# Plastic or metal wheels?



## Mseav (Jul 30, 2015)

What are the pros and cons of plastic and metal wheels?


----------



## Chet (Aug 15, 2014)

Metal wheels roll easier and don't get dirty as fast as plastic wheels. I don't have a single car without metal wheels.


----------



## MtRR75 (Nov 27, 2013)

Mseav said:


> What are the pros and cons of plastic and metal wheels?


Plastic wheels seem to make track get dirtier faster -- requiring more frequent cleaning.

Metal wheels cost more, but add some weight to the cars, and the track stays cleaner. Some like the click-clack sound of metal wheels.

But the most important thing about wheels is to make sure that they are in gauge (i.e. spaced exactly the correct distance apart). If you don't have an NMRA gauge, get one. Use it to check the spacing of all of your wheels. I was surprised at how many of my cars were slightly (and sometimes greatly) out of gauge. But I buy a lot of used cars and refurbish them.

Wheels that are out of gauge should be replaced. That will cut down on derailments, and probably decrease rolling resistance, as well.

P.S. the NMRA gauge can also be used to check track widths (and other important measurements).


----------



## mopac (Feb 24, 2011)

I can't think of any pros for plastic wheels. I have done tests with plastic and
metal wheels. Metal wheels roll better. The better a car's wheels roll the more
cars an engine can pull. Plastic wheels pick up more gunk than metal wheels.
A biggie for me is the sound of metal wheels clickity clacking down the track.
You will not get that from plastic wheels.


----------



## DonR (Oct 18, 2012)

I'm in there with the other guys. Metal wheels are the way to go.
They roll so easily you'll need to make sure your layout is level or
they'll take off on their own.

All of that means that your loco can pull more cars if they all
have metal wheels than if they had plastic.

Don


----------



## CTValleyRR (Jul 26, 2014)

mopac said:


> I can't think of any pros for plastic wheels. I have done tests with plastic and
> metal wheels. Metal wheels roll better. The better a car's wheels roll the more
> cars an engine can pull. Plastic wheels pick up more gunk than metal wheels.
> A biggie for me is the sound of metal wheels clickity clacking down the track.
> You will not get that from plastic wheels.


They're cheap. That's their only positive trait. In this hobby, there are places to go cheap and places not to. This is a place to invest in quality. Less time spent cleaning track and more time doing the things you want to.


----------



## Mseav (Jul 30, 2015)

Ok then, I'm now shopping for metal wheels and I'm seeing 28'', 33'' and 36''. How do I know which to buy? Does it matter if I run metal or plastic trucks?


----------



## Cycleops (Dec 6, 2014)

I'm ashamed to admit I haven't given the metal v plastic wheel debate much thought. I do have some cars with metal wheels and they roll well, perhaps better than the plastic. The shiny appearance of the metal ones is a downside but I suppose you can paint them. Which are the best make to go for and who offers them?

TASK REQUIREMENTS: Carry the thread on plastic or metal wheels forward from its last post. These records were drawn from a different source than the thread.

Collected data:
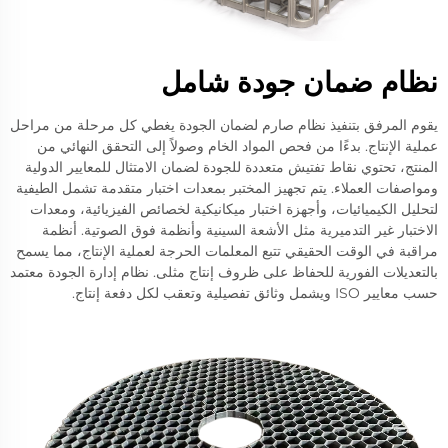
نظام ضمان جودة شامل
يقوم المرفق بتنفيذ نظام صارم لضمان الجودة يغطي كل مرحلة من مراحل
عملية الإنتاج. بدءًا من فحص المواد الخام وصولاً إلى التحقق النهائي من
المنتج، تحتوي نقاط تفتيش متعددة للجودة لضمان الامتثال للمعايير الدولية
ومواصفات العملاء. يتم تجهيز المختبر بمعدات اختبار متقدمة تشمل الطيفية
لتحليل الكيميائيات، وأجهزة اختبار ميكانيكية لخصائص الفيزيائية، ومعدات
الاختبار غير التدميرية مثل الأشعة السينية وأنظمة فوق الصوتية. أنظمة
مراقبة في الوقت الحقيقي تتبع المعلمات الحرجة لعملية الإنتاج، مما يسمح
بالتعديلات الفورية للحفاظ على ظروف إنتاج مثلى. نظام إدارة الجودة معتمد
حسب معايير ISO ويشمل وثائق تفصيلية وتعقب لكل دفعة إنتاج.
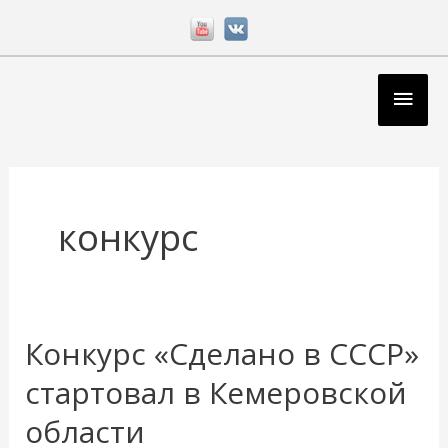
Перейти
к
содержимому
Глав
мен
конкурс
Конкурс «Сделано в СССР»
стартовал в Кемеровской
области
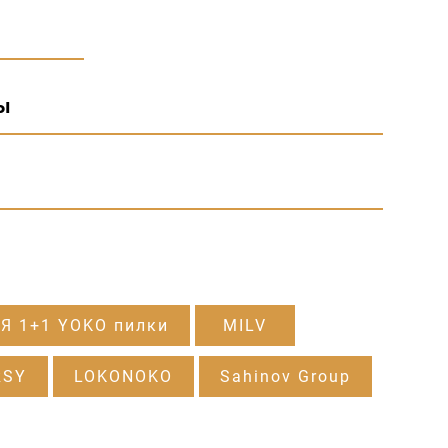
ы
Я 1+1 YOKO пилки
MILV
RSY
LOKONOKO
Sahinov Group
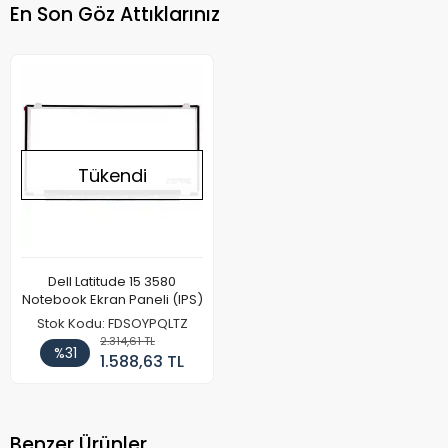
En Son Göz Attıklarınız
Tükendi
Dell Latitude 15 3580
Notebook Ekran Paneli (IPS)
Stok Kodu: FDSOYPQLTZ
2.314,61 TL
%31
1.588,63 TL
Benzer Ürünler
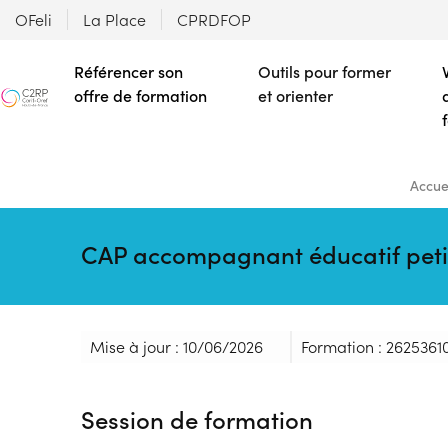
OFeli
La Place
CPRDFOP
Référencer son
Outils pour former
offre de formation
et orienter
Accue
CAP accompagnant éducatif peti
Mise à jour : 10/06/2026
Formation : 2625361
Session de formation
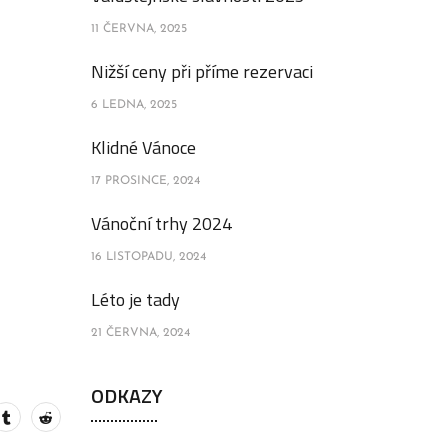
11 ČERVNA, 2025
Nižší ceny při příme rezervaci
6 LEDNA, 2025
Klidné Vánoce
17 PROSINCE, 2024
Vánoční trhy 2024
16 LISTOPADU, 2024
Léto je tady
21 ČERVNA, 2024
ODKAZY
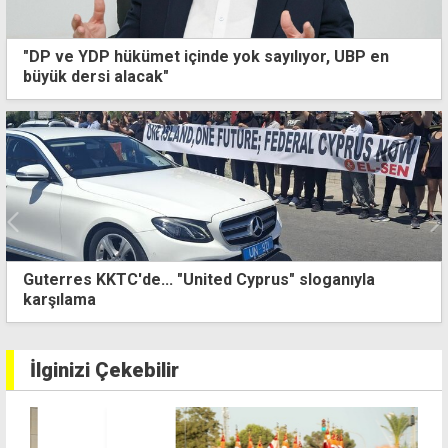
"DP ve YDP hükümet içinde yok sayılıyor, UBP en
büyük dersi alacak"
"Hükümetin anlattığı 'pembe tablo' ile sahadaki
gerçekler arasında uçurum var"
İlginizi Çekebilir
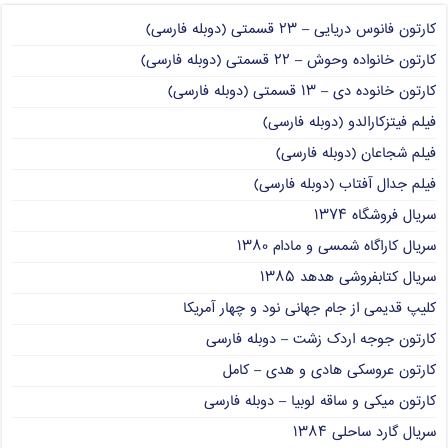
کارتون فانوس دریایی – ۲۳ قسمتی (دوبله فارسی)
کارتون خانواده وحوش – ۲۲ قسمتی (دوبله فارسی)
کارتون خانوده دی – ۱۳ قسمتی (دوبله فارسی)
فیلم فیتزکارالدو (دوبله فارسی)
فیلم شجاعان (دوبله فارسی)
فیلم جدال آفتاب (دوبله فارسی)
سریال فروشگاه ۱۳۷۴
سریال کاراگاه شمسی و مادام ۱۳۸۰
سریال کتابفروشی هدهد ۱۳۸۵
کلیپ قدیمی از جام جهانی نود و چهار آمریکا
کارتون جوجه اردک زشت – دوبله فارسی
کارتون عروسکی هادی و هدی – کامل
کارتون میکی و ساقه لوبیا – دوبله فارسی
سریال گارد ساحلی ۱۳۸۴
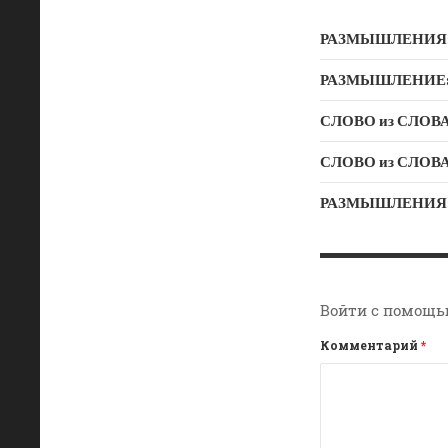
РАЗМЫШЛЕНИЯ: Дух
РАЗМЫШЛЕНИЕ: Ду
СЛОВО из СЛОВА –
РАЗМЫШЛЕНИЯ: «Б
Войти с помощь
Комментарий
*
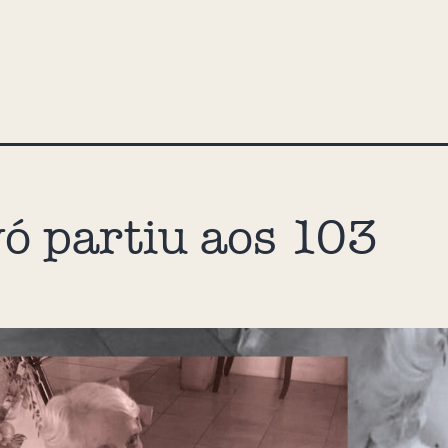
ó partiu aos 103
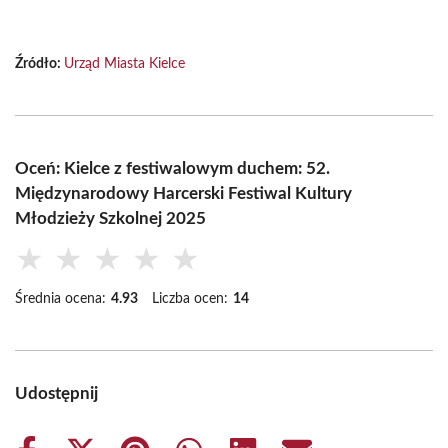
Źródło:
Urząd Miasta Kielce
Oceń: Kielce z festiwalowym duchem: 52.
Międzynarodowy Harcerski Festiwal Kultury
Młodzieży Szkolnej 2025
★
★
★
★
★
Średnia ocena:
4.93
Liczba ocen:
14
Udostępnij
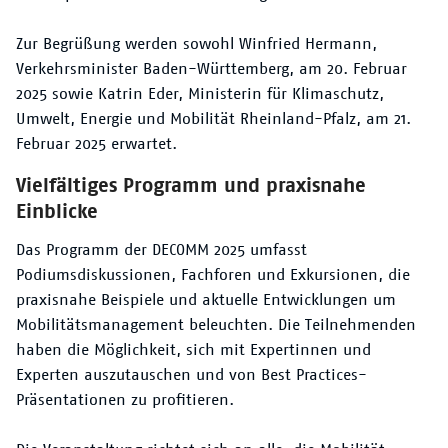
Zur Begrüßung werden sowohl Winfried Hermann,
Verkehrsminister Baden-Württemberg, am 20. Februar
2025 sowie Katrin Eder, Ministerin für Klimaschutz,
Umwelt, Energie und Mobilität Rheinland-Pfalz, am 21.
Februar 2025 erwartet.
Vielfältiges Programm und praxisnahe
Einblicke
Das Programm der DECOMM 2025 umfasst
Podiumsdiskussionen, Fachforen und Exkursionen, die
praxisnahe Beispiele und aktuelle Entwicklungen um
Mobilitätsmanagement beleuchten. Die Teilnehmenden
haben die Möglichkeit, sich mit Expertinnen und
Experten auszutauschen und von Best Practices-
Präsentationen zu profitieren.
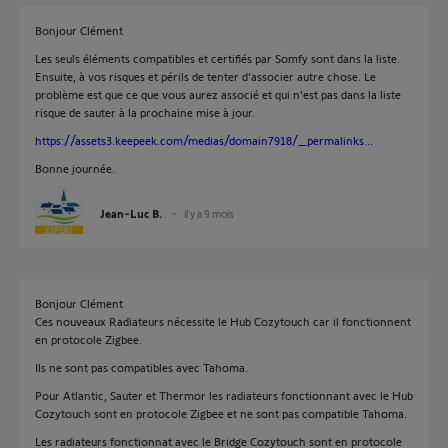
Bonjour Clément
Les seuls éléments compatibles et certifiés par Somfy sont dans la liste.
Ensuite, à vos risques et périls de tenter d'associer autre chose. Le
problème est que ce que vous aurez associé et qui n'est pas dans la liste
risque de sauter à la prochaine mise à jour.
https://assets3.keepeek.com/medias/domain7918/_permalinks...
Bonne journée.
Jean-Luc B.
il y a 9 mois
Bonjour Clément
Ces nouveaux Radiateurs nécessite le Hub Cozytouch car il fonctionnent
en protocole Zigbee.
Ils ne sont pas compatibles avec Tahoma.
Pour Atlantic, Sauter et Thermor les radiateurs fonctionnant avec le Hub
Cozytouch sont en protocole Zigbee et ne sont pas compatible Tahoma.
Les radiateurs fonctionnat avec le Bridge Cozytouch sont en protocole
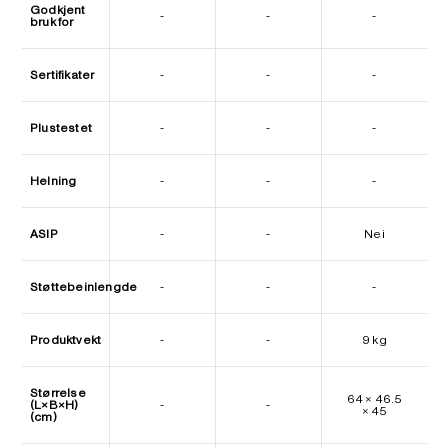
Godkjent
-
-
-
bruk for
Sertifikater
-
-
-
Plustestet
-
-
-
Helning
-
-
-
ASIP
-
-
Nei
Støttebeinlengde
-
-
-
Produktvekt
-
-
9 kg
Størrelse
64 × 46.5
(L×B×H)
-
-
× 45
(cm)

WRITTEN ANSWER:
----------



## DonR (Oct 18, 2012)

Most HO freight cars use 33" wheels. Most passenger cars use 36"
as do very large, long freight cars, with a grossweight
above 85,000. You can tell the difference by looking
at them. Before ordering check
the wheels on cars that you have. The larger are wheels are 36", the
rest will be smaller at 33".

I don't know about the 28", I've never seen them used on
any cars that I have.

Other than the better running qualities we have
discussed, there is no other reason to replace plastic with metal.

Don


----------



## MRLdave (Nov 1, 2011)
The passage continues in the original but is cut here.